(AVAILABLE DATA Opens)

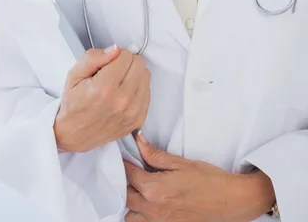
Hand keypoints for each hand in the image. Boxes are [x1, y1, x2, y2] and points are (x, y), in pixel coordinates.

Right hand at [54, 45, 150, 152]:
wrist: (74, 134)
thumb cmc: (74, 104)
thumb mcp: (74, 75)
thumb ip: (94, 57)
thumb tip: (115, 49)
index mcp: (104, 87)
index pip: (126, 55)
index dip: (115, 55)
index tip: (107, 64)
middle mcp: (122, 100)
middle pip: (139, 64)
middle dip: (126, 63)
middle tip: (113, 72)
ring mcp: (133, 111)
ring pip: (146, 76)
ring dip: (134, 75)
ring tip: (118, 83)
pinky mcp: (139, 119)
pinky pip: (148, 91)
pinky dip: (138, 88)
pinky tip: (124, 93)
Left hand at [124, 132, 274, 221]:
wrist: (231, 200)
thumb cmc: (209, 179)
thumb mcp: (180, 162)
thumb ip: (155, 154)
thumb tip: (138, 141)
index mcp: (154, 190)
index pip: (128, 174)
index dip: (124, 162)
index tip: (124, 155)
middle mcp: (153, 209)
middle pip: (125, 195)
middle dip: (125, 181)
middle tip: (131, 169)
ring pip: (131, 215)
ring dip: (131, 201)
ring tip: (139, 187)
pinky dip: (140, 214)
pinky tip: (148, 202)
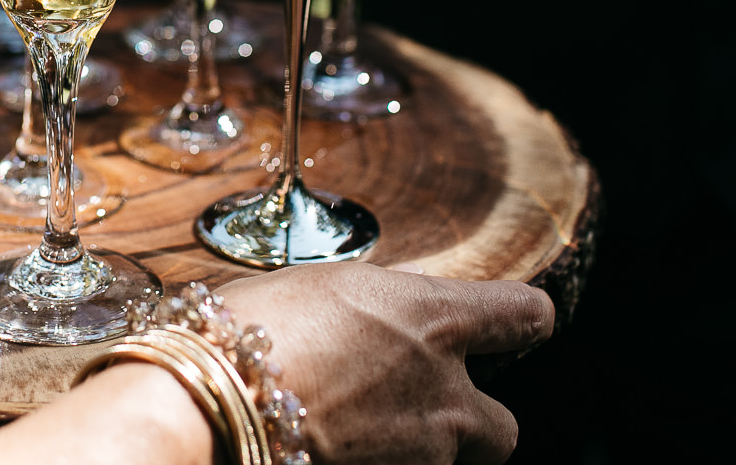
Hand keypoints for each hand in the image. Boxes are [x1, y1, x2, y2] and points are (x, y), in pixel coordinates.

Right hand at [219, 263, 554, 464]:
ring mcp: (422, 455)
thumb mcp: (322, 287)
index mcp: (435, 320)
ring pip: (444, 463)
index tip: (507, 324)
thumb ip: (380, 298)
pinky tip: (334, 450)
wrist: (209, 405)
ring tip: (352, 429)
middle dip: (468, 424)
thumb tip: (404, 291)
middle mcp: (446, 393)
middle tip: (415, 407)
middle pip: (503, 427)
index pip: (526, 316)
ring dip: (413, 450)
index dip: (521, 320)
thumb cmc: (252, 331)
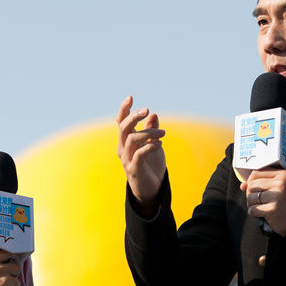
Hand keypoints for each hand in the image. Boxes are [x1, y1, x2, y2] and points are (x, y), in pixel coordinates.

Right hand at [117, 95, 166, 212]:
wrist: (151, 188)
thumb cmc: (151, 165)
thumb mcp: (154, 144)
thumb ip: (152, 130)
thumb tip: (153, 115)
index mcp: (126, 140)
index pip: (121, 121)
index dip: (124, 109)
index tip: (131, 97)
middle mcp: (123, 147)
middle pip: (123, 127)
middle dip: (134, 117)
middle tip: (147, 110)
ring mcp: (127, 158)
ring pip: (132, 139)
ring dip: (149, 133)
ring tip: (163, 133)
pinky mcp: (134, 169)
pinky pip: (139, 154)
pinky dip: (149, 146)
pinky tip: (159, 144)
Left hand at [240, 169, 285, 236]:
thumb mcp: (280, 189)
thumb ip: (262, 184)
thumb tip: (242, 185)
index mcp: (283, 175)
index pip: (256, 173)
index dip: (251, 182)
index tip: (255, 191)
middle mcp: (281, 183)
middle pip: (252, 185)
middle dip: (250, 195)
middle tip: (257, 202)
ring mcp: (277, 196)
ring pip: (251, 197)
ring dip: (252, 204)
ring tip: (260, 208)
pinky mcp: (273, 209)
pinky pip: (253, 209)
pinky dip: (254, 213)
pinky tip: (263, 215)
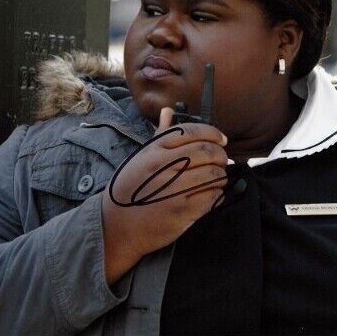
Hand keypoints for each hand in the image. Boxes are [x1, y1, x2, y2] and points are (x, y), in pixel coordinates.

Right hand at [101, 107, 227, 283]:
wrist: (115, 225)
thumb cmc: (129, 188)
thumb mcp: (140, 157)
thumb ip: (159, 134)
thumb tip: (169, 110)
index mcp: (155, 150)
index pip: (192, 132)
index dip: (213, 133)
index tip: (222, 140)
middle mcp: (163, 166)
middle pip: (207, 152)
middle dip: (221, 155)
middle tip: (222, 161)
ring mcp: (172, 189)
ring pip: (213, 175)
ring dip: (220, 176)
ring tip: (216, 178)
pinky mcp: (181, 211)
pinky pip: (211, 197)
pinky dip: (217, 195)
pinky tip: (212, 195)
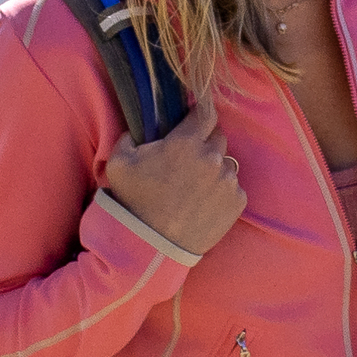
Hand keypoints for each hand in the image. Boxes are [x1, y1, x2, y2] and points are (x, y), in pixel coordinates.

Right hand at [100, 118, 247, 257]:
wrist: (152, 245)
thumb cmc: (133, 202)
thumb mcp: (118, 163)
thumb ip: (128, 137)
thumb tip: (136, 128)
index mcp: (186, 143)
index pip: (206, 112)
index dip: (201, 112)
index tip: (196, 116)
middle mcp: (212, 158)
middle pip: (218, 137)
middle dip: (205, 142)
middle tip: (188, 159)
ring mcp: (228, 181)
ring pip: (226, 163)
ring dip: (214, 168)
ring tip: (193, 185)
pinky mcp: (237, 201)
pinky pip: (233, 187)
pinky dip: (221, 191)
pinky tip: (202, 202)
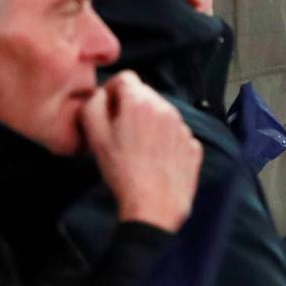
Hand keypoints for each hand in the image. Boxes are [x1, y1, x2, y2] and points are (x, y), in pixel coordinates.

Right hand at [80, 72, 200, 231]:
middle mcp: (166, 108)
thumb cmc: (123, 173)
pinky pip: (176, 134)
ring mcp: (183, 127)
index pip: (125, 77)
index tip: (106, 110)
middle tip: (118, 134)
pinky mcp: (193, 147)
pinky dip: (165, 141)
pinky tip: (154, 160)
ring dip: (148, 124)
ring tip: (137, 151)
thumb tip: (99, 95)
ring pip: (160, 114)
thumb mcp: (95, 137)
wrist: (154, 208)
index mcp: (140, 102)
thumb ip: (92, 105)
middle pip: (144, 95)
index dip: (110, 91)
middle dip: (129, 108)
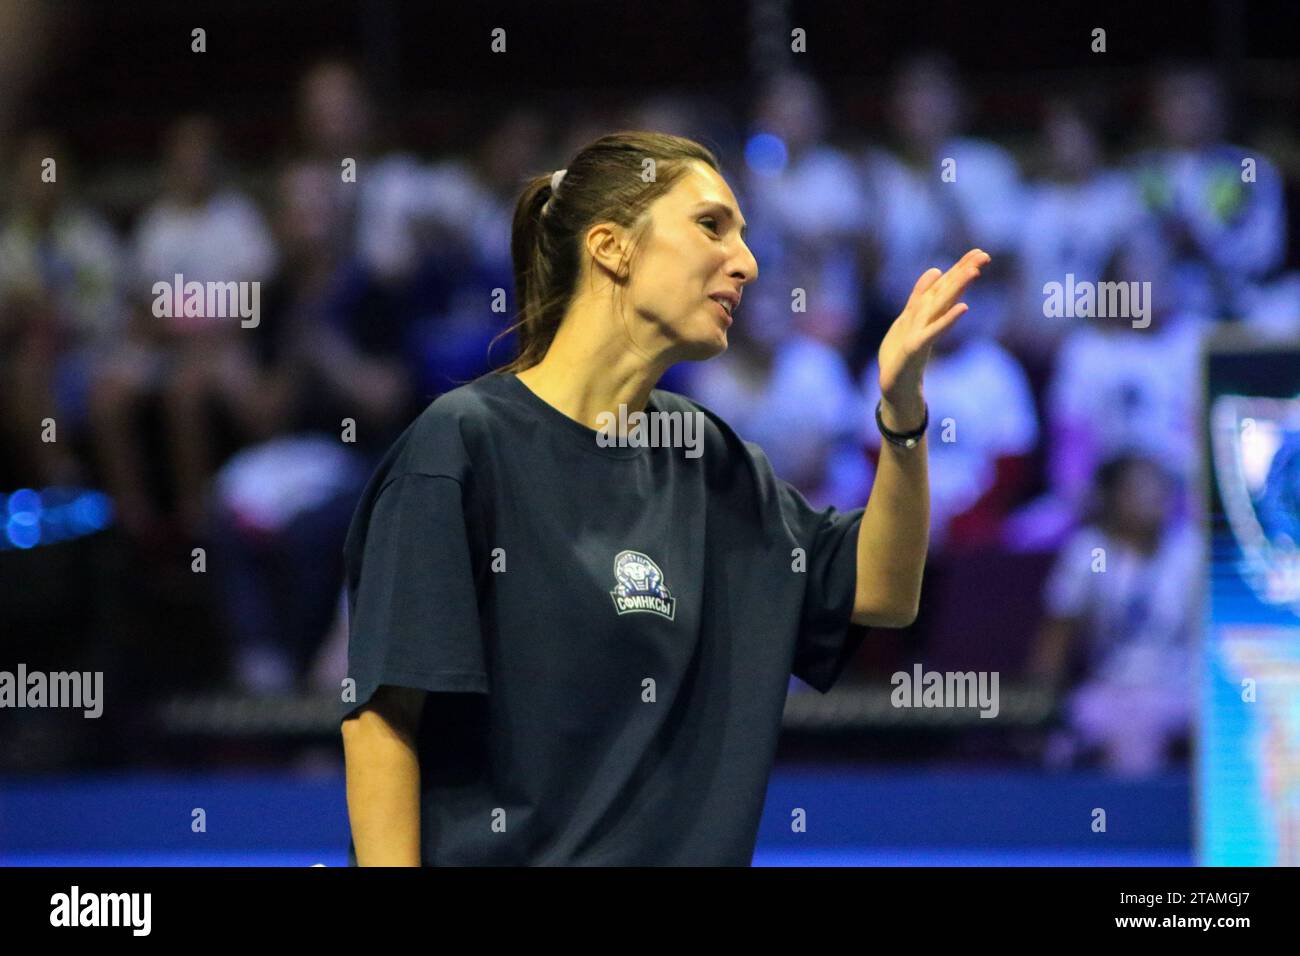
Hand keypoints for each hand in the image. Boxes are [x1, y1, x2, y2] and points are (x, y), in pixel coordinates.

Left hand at [877, 248, 990, 422]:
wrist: (893, 384)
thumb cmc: (901, 352)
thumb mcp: (907, 317)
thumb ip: (920, 295)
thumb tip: (936, 270)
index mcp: (927, 312)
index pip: (946, 286)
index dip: (960, 268)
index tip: (980, 251)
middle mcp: (930, 320)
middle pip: (948, 292)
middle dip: (964, 273)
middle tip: (984, 255)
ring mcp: (924, 333)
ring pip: (942, 306)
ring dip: (958, 288)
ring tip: (974, 271)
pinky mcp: (917, 347)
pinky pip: (934, 331)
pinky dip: (948, 319)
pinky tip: (964, 308)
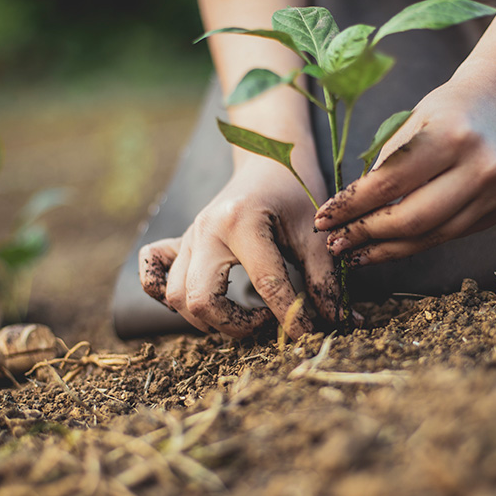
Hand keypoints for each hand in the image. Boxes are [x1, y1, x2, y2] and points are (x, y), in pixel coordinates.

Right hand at [139, 157, 335, 338]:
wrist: (268, 161)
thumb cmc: (295, 194)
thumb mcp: (315, 234)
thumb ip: (326, 280)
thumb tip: (343, 323)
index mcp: (242, 222)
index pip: (265, 285)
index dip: (290, 318)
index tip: (309, 334)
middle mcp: (205, 230)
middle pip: (201, 300)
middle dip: (235, 325)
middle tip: (264, 322)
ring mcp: (187, 237)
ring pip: (177, 297)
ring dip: (208, 318)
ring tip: (242, 314)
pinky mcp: (178, 242)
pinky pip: (152, 272)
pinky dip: (163, 293)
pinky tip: (196, 301)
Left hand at [313, 64, 495, 265]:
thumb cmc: (446, 109)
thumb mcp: (410, 124)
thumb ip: (383, 168)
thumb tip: (346, 216)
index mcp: (452, 136)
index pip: (389, 184)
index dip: (351, 207)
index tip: (323, 219)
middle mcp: (481, 167)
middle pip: (411, 219)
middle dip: (366, 235)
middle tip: (336, 243)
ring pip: (430, 237)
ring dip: (387, 250)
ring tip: (355, 254)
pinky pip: (448, 235)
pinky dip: (414, 242)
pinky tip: (388, 245)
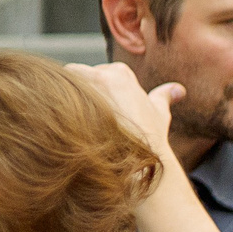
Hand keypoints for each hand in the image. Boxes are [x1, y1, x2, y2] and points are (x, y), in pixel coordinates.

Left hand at [67, 61, 181, 169]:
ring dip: (67, 97)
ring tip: (76, 118)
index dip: (99, 87)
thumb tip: (178, 90)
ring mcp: (83, 91)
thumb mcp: (160, 113)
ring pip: (64, 84)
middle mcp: (100, 77)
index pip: (99, 71)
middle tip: (88, 113)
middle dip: (80, 89)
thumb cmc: (149, 137)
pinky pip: (54, 100)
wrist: (136, 160)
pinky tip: (68, 125)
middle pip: (77, 73)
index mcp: (120, 74)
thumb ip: (165, 96)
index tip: (104, 106)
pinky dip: (58, 110)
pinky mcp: (68, 106)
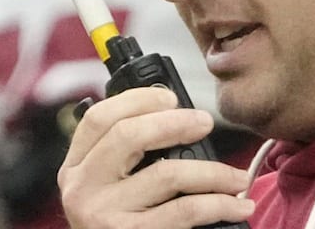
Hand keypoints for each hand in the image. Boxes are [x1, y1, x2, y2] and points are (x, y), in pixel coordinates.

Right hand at [58, 87, 255, 227]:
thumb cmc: (113, 223)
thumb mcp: (103, 186)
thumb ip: (124, 155)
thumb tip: (176, 119)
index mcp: (77, 167)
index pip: (99, 117)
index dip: (138, 99)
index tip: (171, 99)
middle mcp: (83, 188)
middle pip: (129, 135)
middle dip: (176, 122)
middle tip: (206, 123)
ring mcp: (104, 213)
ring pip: (167, 174)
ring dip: (214, 172)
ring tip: (238, 176)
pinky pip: (184, 210)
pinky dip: (219, 204)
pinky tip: (237, 205)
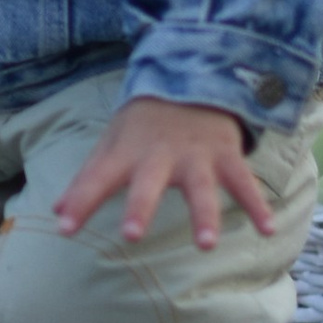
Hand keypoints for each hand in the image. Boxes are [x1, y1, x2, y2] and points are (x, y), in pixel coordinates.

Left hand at [52, 96, 273, 252]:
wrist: (191, 77)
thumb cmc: (143, 125)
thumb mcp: (112, 144)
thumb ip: (87, 180)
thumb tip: (57, 212)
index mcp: (126, 153)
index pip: (96, 178)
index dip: (80, 201)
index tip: (64, 228)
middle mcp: (159, 156)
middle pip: (147, 183)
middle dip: (139, 207)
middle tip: (131, 234)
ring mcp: (196, 156)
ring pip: (201, 188)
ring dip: (204, 216)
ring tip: (207, 245)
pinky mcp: (226, 156)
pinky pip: (244, 183)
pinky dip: (257, 206)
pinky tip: (266, 229)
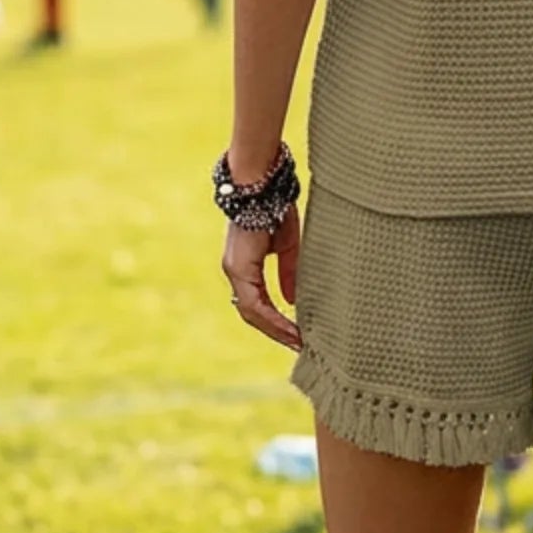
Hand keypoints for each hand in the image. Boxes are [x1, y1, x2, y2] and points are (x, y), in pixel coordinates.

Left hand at [223, 211, 301, 351]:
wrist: (262, 186)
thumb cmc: (275, 209)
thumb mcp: (287, 247)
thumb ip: (288, 273)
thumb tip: (291, 300)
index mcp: (244, 267)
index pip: (257, 304)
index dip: (275, 322)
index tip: (296, 335)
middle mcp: (235, 272)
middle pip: (252, 314)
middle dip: (276, 332)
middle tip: (298, 345)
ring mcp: (235, 271)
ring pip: (251, 312)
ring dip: (275, 330)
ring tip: (297, 342)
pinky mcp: (239, 268)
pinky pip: (254, 303)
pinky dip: (273, 318)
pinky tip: (290, 328)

(AVAILABLE DATA Closes)

● **TASK DIRECTIONS**:
Find the line with "ring mcp: (133, 111)" in the material above. Reproduce it and each line after it up to and including the line with "thumb cmc: (209, 179)".

● **ANSWER AREA**:
ring mcp: (133, 111)
ring pip: (146, 76)
ring dip: (134, 75)
ring tip: (118, 83)
pinky mcp: (139, 119)
pinky pip: (148, 91)
pinky dip: (138, 88)
pinky tip: (124, 93)
Left hand at [124, 132, 274, 221]:
wrist: (231, 200)
thumb cmc: (209, 179)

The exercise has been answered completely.